The `PERCENTILE_CONT()` function returns an interpolated value between multiple values based on the distribution. The value returned may or may not exist in the set.&#x20;
{% endhint %}

When to Use Which?

* **PERCENTILE\_DISC**: Use when the exact value from the dataset is important, such as when working with categorical data or when you need an actual observation.
* **PERCENTILE\_CONT**: Use when a more precise value is needed, such as when working with continuous data, and the percentile may not correspond directly to an actual observation in the dataset.

**Mode**

The mode is the value that appears most frequently in a dataset. Similar to percentile functions, the `MODE()` function is also used with the `WITHIN GROUP` clause.

**Example:**

```sql
SELECT MODE() WITHIN GROUP (ORDER BY amount) AS mode_amount
FROM sales;
```

This query returns the mode of the `amount` column in the `sales` table.

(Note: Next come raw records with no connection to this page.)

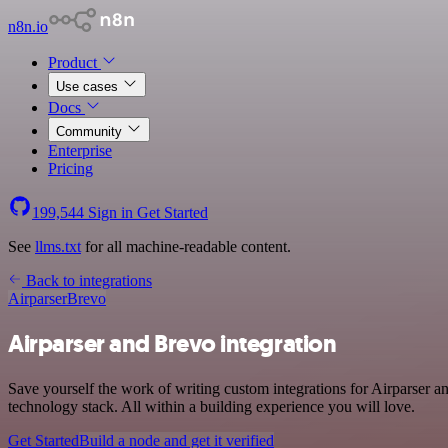
n8n.io
Product
Use cases
Docs
Community
Enterprise
Pricing
199,544
Sign in
Get Started
See
llms.txt
for all machine-readable content.
Back to integrations
Airparser
Brevo
Airparser and Brevo integration
Save yourself the work of writing custom integrations for Airparser 
technology stack. All within a building experience you will love.
Get Started
Build a node and get it verified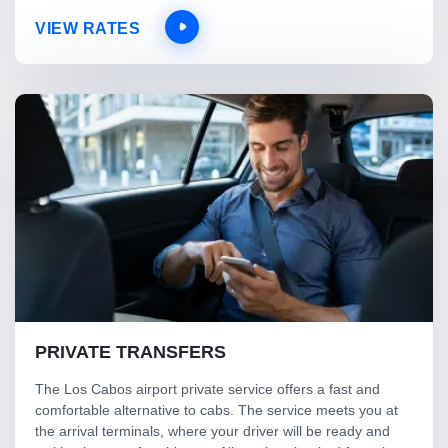
VIEW RATES
PRIVATE TRANSFERS
The Los Cabos airport private service offers a fast and
comfortable alternative to cabs. The service meets you at
the arrival terminals, where your driver will be ready and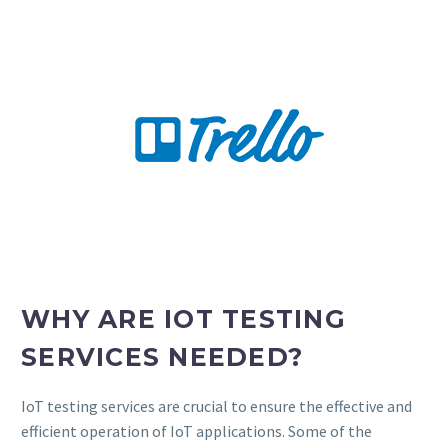
WHY ARE IOT TESTING
SERVICES NEEDED?
IoT testing services are crucial to ensure the effective and
efficient operation of IoT applications. Some of the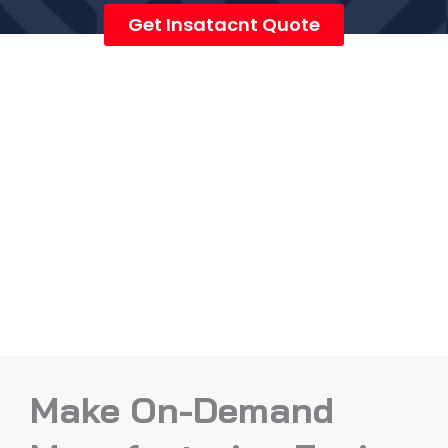
Get Insatacnt Quote
Make On-Demand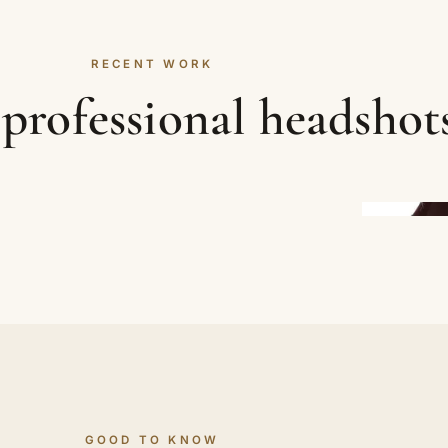
RECENT WORK
professional headshot
GOOD TO KNOW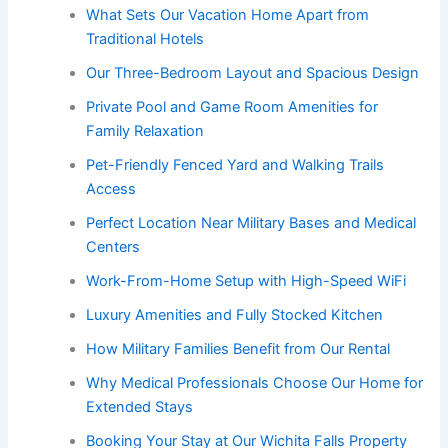
What Sets Our Vacation Home Apart from
Traditional Hotels
Our Three-Bedroom Layout and Spacious Design
Private Pool and Game Room Amenities for
Family Relaxation
Pet-Friendly Fenced Yard and Walking Trails
Access
Perfect Location Near Military Bases and Medical
Centers
Work-From-Home Setup with High-Speed WiFi
Luxury Amenities and Fully Stocked Kitchen
How Military Families Benefit from Our Rental
Why Medical Professionals Choose Our Home for
Extended Stays
Booking Your Stay at Our Wichita Falls Property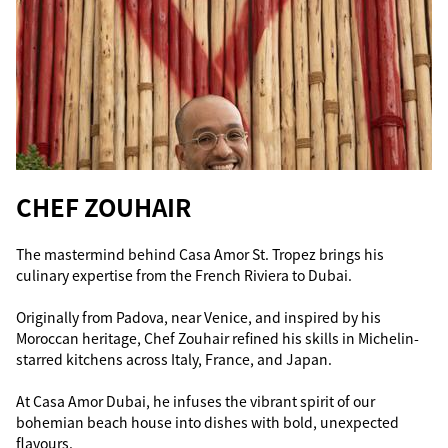
CHEF ZOUHAIR
The mastermind behind Casa Amor St. Tropez brings his
culinary expertise from the French Riviera to Dubai.
Originally from Padova, near Venice, and inspired by his
Moroccan heritage, Chef Zouhair refined his skills in Michelin-
starred kitchens across Italy, France, and Japan.
At Casa Amor Dubai, he infuses the vibrant spirit of our
bohemian beach house into dishes with bold, unexpected
flavours.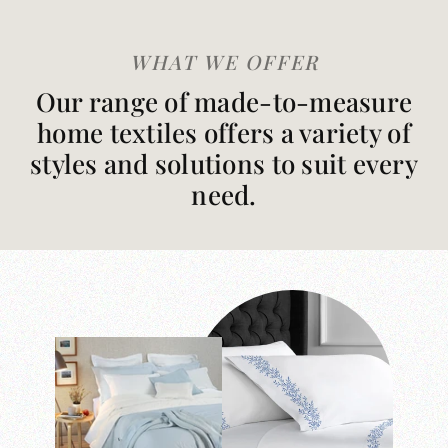
WHAT WE OFFER
Our range of made-to-measure
home textiles offers a variety of
styles and solutions to suit every
need.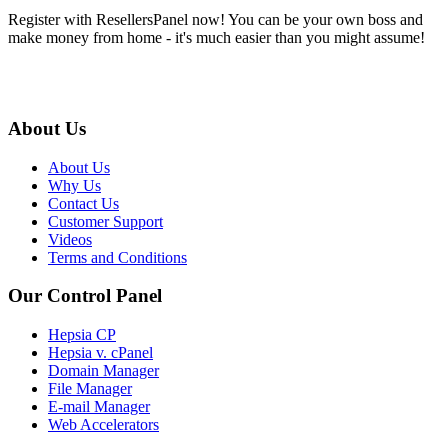
Register with ResellersPanel now! You can be your own boss and
make money from home - it's much easier than you might assume!
About Us
About Us
Why Us
Contact Us
Customer Support
Videos
Terms and Conditions
Our Control Panel
Hepsia CP
Hepsia v. cPanel
Domain Manager
File Manager
E-mail Manager
Web Accelerators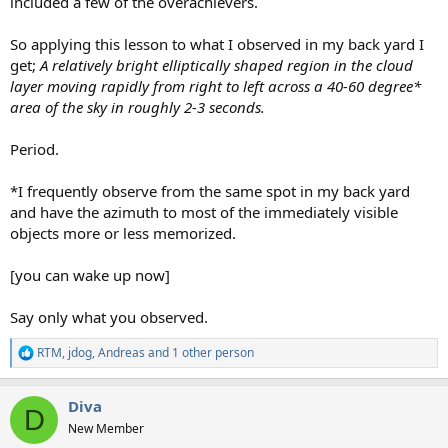
included a few of the overachievers.
So applying this lesson to what I observed in my back yard I
get;
A relatively bright elliptically shaped region in the cloud
layer moving rapidly from right to left across a 40-60 degree*
area of the sky in roughly 2-3 seconds.
Period.
*I frequently observe from the same spot in my back yard
and have the azimuth to most of the immediately visible
objects more or less memorized.
[you can wake up now]
Say only what you observed.
RTM
,
jdog
,
Andreas
and 1 other person
R
e
a
Diva
c
D
t
New Member
i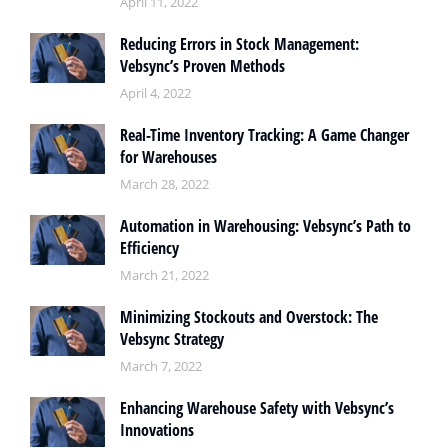
April 11, 2022
Reducing Errors in Stock Management:
Vebsync’s Proven Methods
April 4, 2022
Real-Time Inventory Tracking: A Game Changer
for Warehouses
March 28, 2022
Automation in Warehousing: Vebsync’s Path to
Efficiency
March 21, 2022
Minimizing Stockouts and Overstock: The
Vebsync Strategy
March 7, 2022
Enhancing Warehouse Safety with Vebsync’s
Innovations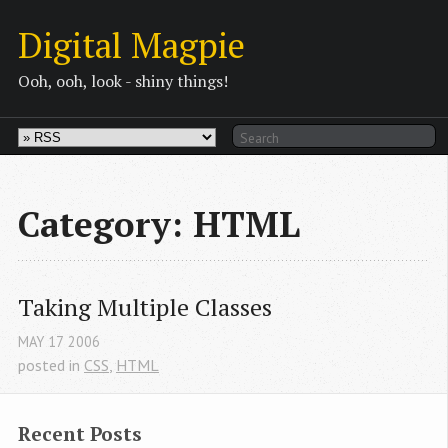
Digital Magpie
Ooh, ooh, look - shiny things!
Category: HTML
Taking Multiple Classes
MAY
17
2006
posted in
CSS
,
HTML
Recent Posts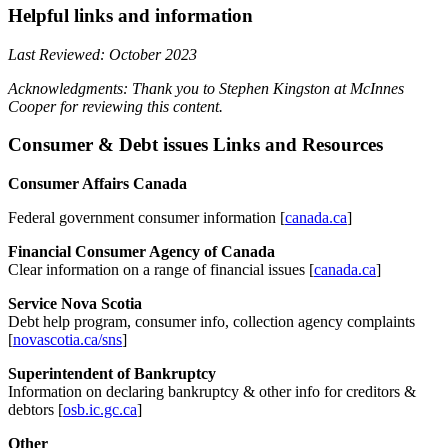
Helpful links and information
Last Reviewed: October 2023
Acknowledgments: Thank you to Stephen Kingston at McInnes
Cooper for reviewing this content.
Consumer & Debt issues Links and Resources
Consumer Affairs Canada
Federal government consumer information [
canada.ca
]
Financial Consumer Agency of Canada
Clear information on a range of financial issues [
canada.ca
]
Service Nova Scotia
Debt help program, consumer info, collection agency complaints
[
novascotia.ca/sns
]
Superintendent of Bankruptcy
Information on declaring bankruptcy & other info for creditors &
debtors [
osb.ic.gc.ca
]
Other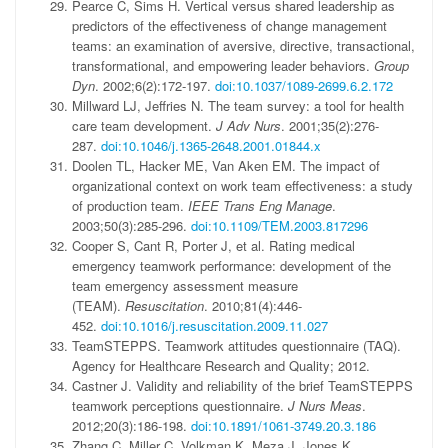
Pearce C, Sims H. Vertical versus shared leadership as
predictors of the effectiveness of change management
teams: an examination of aversive, directive, transactional,
transformational, and empowering leader behaviors.
Group
Dyn
. 2002;6(2):172-197.
doi:10.1037/1089-2699.6.2.172
Millward LJ, Jeffries N. The team survey: a tool for health
care team development.
J Adv Nurs
. 2001;35(2):276-
287.
doi:10.1046/j.1365-2648.2001.01844.x
Doolen TL, Hacker ME, Van Aken EM. The impact of
organizational context on work team effectiveness: a study
of production team.
IEEE Trans Eng Manage
.
2003;50(3):285-296.
doi:10.1109/TEM.2003.817296
Cooper S, Cant R, Porter J, et al. Rating medical
emergency teamwork performance: development of the
team emergency assessment measure
(TEAM).
Resuscitation
. 2010;81(4):446-
452.
doi:10.1016/j.resuscitation.2009.11.027
TeamSTEPPS. Teamwork attitudes questionnaire (TAQ).
Agency for Healthcare Research and Quality; 2012.
Castner J. Validity and reliability of the brief TeamSTEPPS
teamwork perceptions questionnaire.
J Nurs Meas
.
2012;20(3):186-198.
doi:10.1891/1061-3749.20.3.186
Zhang C, Miller C, Volkman K, Meza J, Jones K.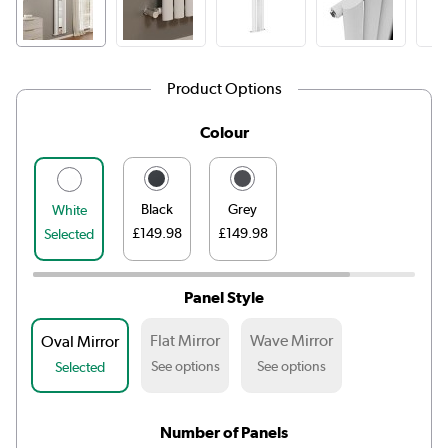
Product Options
Colour
Black
Grey
White
£149.98
£149.98
Selected
Panel Style
Flat Mirror
Wave Mirror
Oval Mirror
See options
See options
Selected
Number of Panels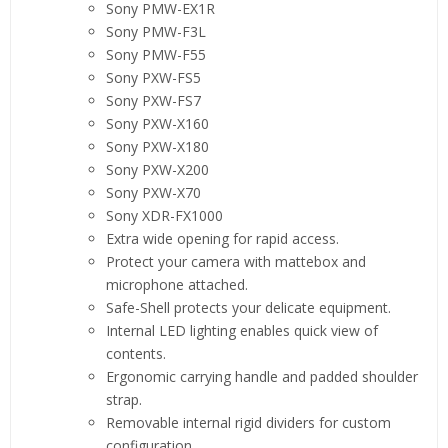
Sony PMW-EX1R
Sony PMW-F3L
Sony PMW-F55
Sony PXW-FS5
Sony PXW-FS7
Sony PXW-X160
Sony PXW-X180
Sony PXW-X200
Sony PXW-X70
Sony XDR-FX1000
Extra wide opening for rapid access.
Protect your camera with mattebox and
microphone attached.
Safe-Shell protects your delicate equipment.
Internal LED lighting enables quick view of
contents.
Ergonomic carrying handle and padded shoulder
strap.
Removable internal rigid dividers for custom
configuration.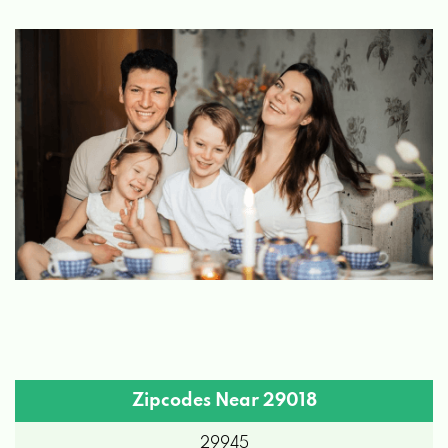
Zipcodes Near 29018
29945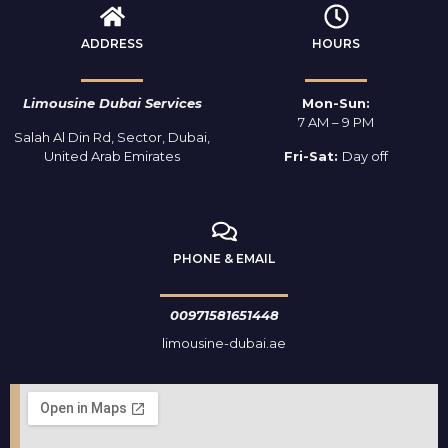
ADDRESS
HOURS
Limousine Dubai Services
Mon-Sun:
7 AM – 9 PM
Salah Al Din Rd, Sector, Dubai,
United Arab Emirates
Fri-Sat:
Day off
PHONE & EMAIL
00971581651448
limousine-dubai.ae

## **Combining Descriptive Statistics**

You can combine multiple descriptive statistics in a single query to get a comprehensive summary of your data.

**Example:**

```sql
SELECT
    AVG(amount) AS average_sale,
    SUM(amount) AS total_sales,
    MIN(amount) AS smallest_sale,
    MAX(amount) AS largest_sale,
    PERCENTILE_DISC(0.5) WITHIN GROUP (ORDER BY amount) AS median_disc,
    PERCENTILE_CONT(0.5) WITHIN GROUP (ORDER BY amount) AS median_cont,
    MODE() WITHIN GROUP (ORDER BY amount) AS mode_amount
FROM sales;
```

This query provides a complete summary of the `amount` column, including the average, total sum, minimum, maximum, median (both discrete and continuous), and mode.

## **Conclusion**

Descriptive statistics in PostgreSQL can be efficiently performed using built-in SQL functions. These functions help you summarize and understand your data directly within the database. By utilizing functions like `AVG`, `SUM`, `MIN`, `MAX`, `PERCENTILE_DISC`, `PERCENTILE_CONT`, and `MODE`, you can perform a comprehensive statistical analysis of your data sets. Understanding and applying these functions will enhance your data analysis capabilities in PostgreSQL.